The accuracy improvement came primarily from 3 factors: real-time synchronization (eliminating stale data), the cross-encoder reranker (improving retrieval precision from 0.52 to 0.84), and structured context assembly (reducing model confusion from poorly formatted inputs).
04
What would I change in hindsight?
I underinvested in the evaluation infrastructure during the first 6 weeks. I built 340 test cases before launch, but the majority were synthetic. I should have invested the time to curate 200+ real user queries with human-judged relevance labels from day one. The synthetic test cases caught obvious failures but missed subtle domain-specific accuracy issues that only surfaced after production deployment. It took 3 weeks of post-launch iteration to close the gap.

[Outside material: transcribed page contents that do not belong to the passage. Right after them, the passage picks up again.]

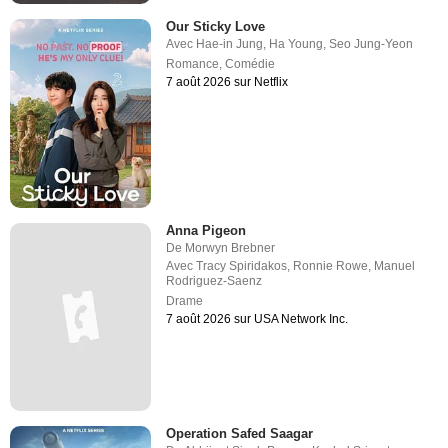
Our Sticky Love
Avec
Hae-in Jung
,
Ha Young
,
Seo Jung-Yeon
Romance
,
Comédie
7 août 2026 sur Netflix
Anna Pigeon
De
Morwyn Brebner
Avec
Tracy Spiridakos
,
Ronnie Rowe
,
Manuel
Rodriguez-Saenz
Drame
7 août 2026 sur USA Network Inc.
Operation Safed Saagar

I also should have implemented A/B testing infrastructure from the start. When I wanted to compare the BM25+dense hybrid approach against dense-only retrieval, I had to run offline evaluations because there was no mechanism for live traffic splitting. Building the A/B framework took 2 weeks that could have been saved with upfront planning.
The broader lesson is that RAG systems are not chatbot features. They are data infrastructure. They touch indexing, permissions, real-time synchronization, search, and evaluation. Treating them as a feature leads to the same problems as treating your database as a feature: it works until scale and complexity reveal every shortcut you took. The organizations that will build reliable AI applications are the ones that recognize retrieval as a platform capability and invest in it accordingly.